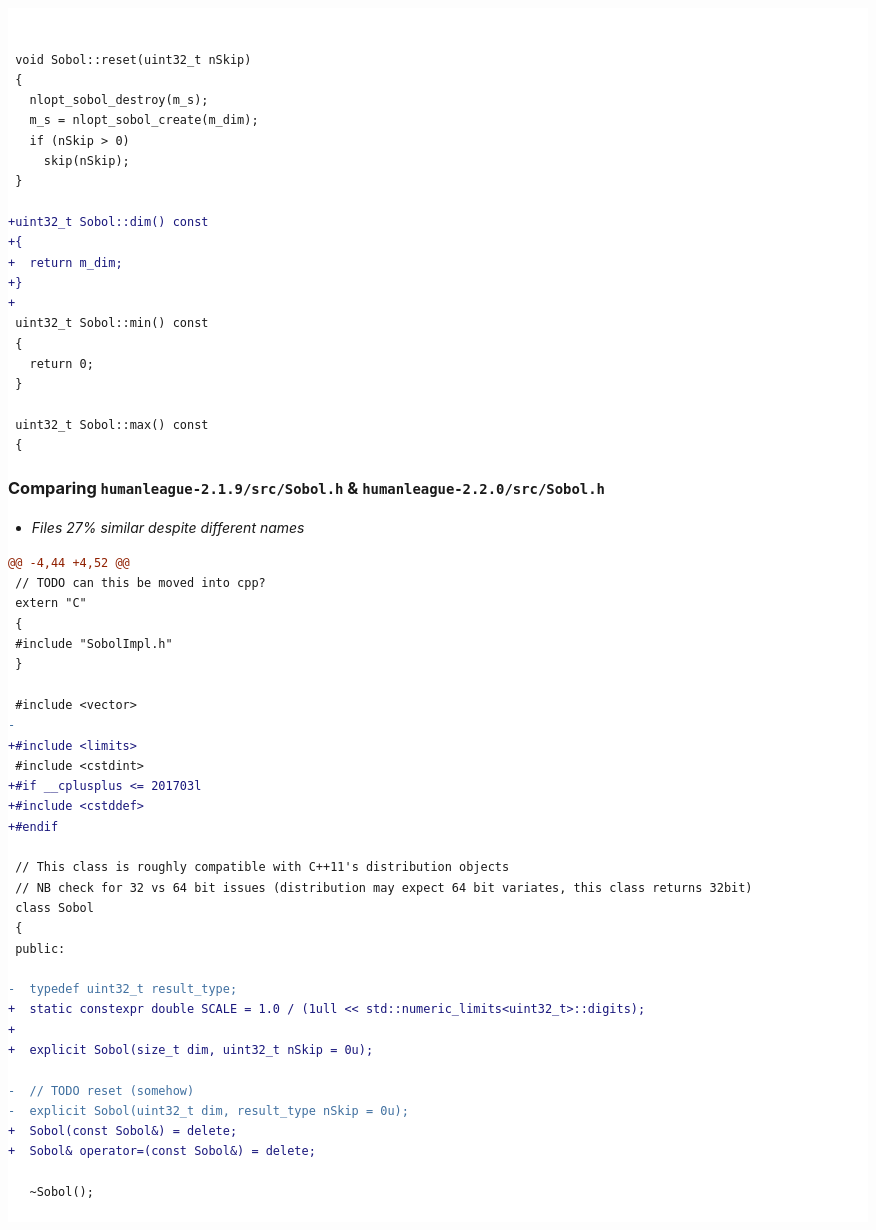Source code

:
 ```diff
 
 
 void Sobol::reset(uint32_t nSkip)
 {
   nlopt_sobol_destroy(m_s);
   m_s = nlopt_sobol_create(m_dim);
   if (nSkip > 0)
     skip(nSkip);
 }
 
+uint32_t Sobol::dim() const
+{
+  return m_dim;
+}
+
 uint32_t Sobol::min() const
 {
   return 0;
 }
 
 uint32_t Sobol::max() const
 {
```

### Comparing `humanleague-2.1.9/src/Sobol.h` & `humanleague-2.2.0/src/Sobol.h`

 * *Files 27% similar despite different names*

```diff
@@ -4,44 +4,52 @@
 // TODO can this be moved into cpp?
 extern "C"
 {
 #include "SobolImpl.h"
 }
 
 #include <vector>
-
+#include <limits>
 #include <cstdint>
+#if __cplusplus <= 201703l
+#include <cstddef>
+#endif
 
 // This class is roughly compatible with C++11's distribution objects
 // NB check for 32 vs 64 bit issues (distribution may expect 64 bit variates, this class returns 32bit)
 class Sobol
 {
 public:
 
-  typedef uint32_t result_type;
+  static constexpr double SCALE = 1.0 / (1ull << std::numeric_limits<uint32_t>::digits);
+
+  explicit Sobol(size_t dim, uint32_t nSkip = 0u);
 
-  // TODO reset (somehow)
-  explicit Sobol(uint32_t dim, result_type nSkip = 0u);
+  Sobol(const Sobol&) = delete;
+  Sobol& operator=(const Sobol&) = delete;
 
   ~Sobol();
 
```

◇ ◇ ◇

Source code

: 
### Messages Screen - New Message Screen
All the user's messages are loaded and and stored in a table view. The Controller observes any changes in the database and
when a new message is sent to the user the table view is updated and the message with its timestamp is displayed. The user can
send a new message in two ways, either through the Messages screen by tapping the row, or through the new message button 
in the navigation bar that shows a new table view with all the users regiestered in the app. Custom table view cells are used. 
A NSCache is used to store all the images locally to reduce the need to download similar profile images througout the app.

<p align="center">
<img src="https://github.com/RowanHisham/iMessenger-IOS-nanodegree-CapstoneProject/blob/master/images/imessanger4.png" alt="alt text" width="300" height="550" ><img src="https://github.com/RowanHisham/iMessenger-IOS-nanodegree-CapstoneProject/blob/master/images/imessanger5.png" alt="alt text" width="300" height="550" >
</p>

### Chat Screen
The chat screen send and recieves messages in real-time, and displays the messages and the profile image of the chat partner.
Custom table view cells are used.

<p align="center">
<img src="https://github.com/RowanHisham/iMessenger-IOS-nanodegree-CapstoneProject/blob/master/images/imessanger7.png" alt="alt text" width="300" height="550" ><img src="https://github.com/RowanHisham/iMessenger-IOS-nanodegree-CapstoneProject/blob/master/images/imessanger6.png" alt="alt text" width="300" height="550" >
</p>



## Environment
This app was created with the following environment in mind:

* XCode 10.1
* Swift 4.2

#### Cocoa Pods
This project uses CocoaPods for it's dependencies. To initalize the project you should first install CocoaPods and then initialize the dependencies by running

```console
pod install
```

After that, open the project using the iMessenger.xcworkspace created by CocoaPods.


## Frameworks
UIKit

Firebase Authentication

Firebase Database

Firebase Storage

◇ ◇ ◇

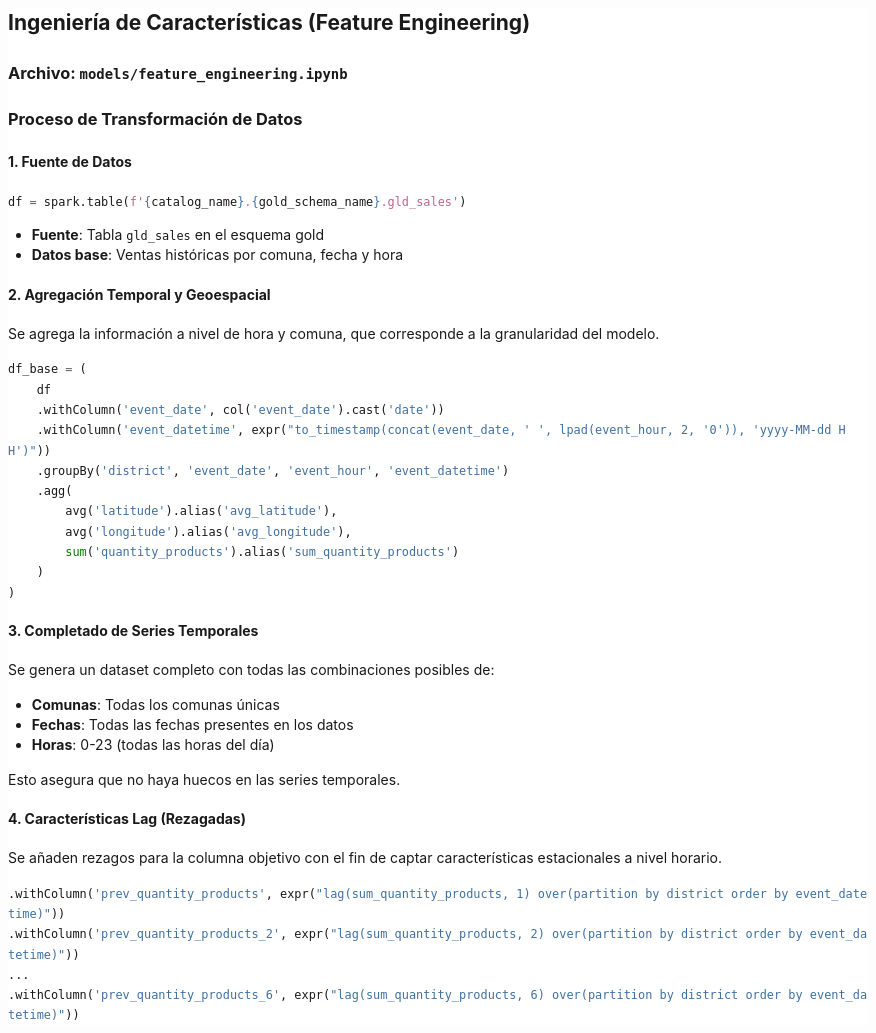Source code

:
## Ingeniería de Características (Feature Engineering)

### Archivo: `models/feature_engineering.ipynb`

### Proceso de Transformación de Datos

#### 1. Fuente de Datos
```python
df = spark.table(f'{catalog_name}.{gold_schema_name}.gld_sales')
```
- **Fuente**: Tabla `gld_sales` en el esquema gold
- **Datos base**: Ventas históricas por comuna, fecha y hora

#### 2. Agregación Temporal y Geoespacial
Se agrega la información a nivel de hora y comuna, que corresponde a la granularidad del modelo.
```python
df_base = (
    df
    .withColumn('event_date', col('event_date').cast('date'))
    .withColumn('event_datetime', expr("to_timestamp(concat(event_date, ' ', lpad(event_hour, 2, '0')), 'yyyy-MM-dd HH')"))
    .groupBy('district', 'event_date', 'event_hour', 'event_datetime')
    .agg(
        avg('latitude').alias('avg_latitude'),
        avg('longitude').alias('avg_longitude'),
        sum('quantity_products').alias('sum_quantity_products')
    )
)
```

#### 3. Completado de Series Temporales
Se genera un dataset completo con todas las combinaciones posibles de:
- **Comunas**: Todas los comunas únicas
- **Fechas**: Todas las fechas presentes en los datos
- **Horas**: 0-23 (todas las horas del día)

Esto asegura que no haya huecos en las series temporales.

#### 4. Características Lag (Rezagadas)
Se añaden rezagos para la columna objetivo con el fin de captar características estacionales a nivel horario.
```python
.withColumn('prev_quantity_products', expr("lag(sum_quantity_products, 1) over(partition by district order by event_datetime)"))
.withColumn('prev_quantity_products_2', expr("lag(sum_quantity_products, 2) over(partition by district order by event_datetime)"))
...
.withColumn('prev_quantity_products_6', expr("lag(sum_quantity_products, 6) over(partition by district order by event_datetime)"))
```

◇ ◇ ◇

What to do:
Find the word "withColumn" in the records. Copy every line it appears in.

Exercise answer:
    .withColumn('event_date', col('event_date').cast('date'))
    .withColumn('event_datetime', expr("to_timestamp(concat(event_date, ' ', lpad(event_hour, 2, '0')), 'yyyy-MM-dd HH')"))
.withColumn('prev_quantity_products', expr("lag(sum_quantity_products, 1) over(partition by district order by event_datetime)"))
.withColumn('prev_quantity_products_2', expr("lag(sum_quantity_products, 2) over(partition by district order by event_datetime)"))
.withColumn('prev_quantity_products_6', expr("lag(sum_quantity_products, 6) over(partition by district order by event_datetime)"))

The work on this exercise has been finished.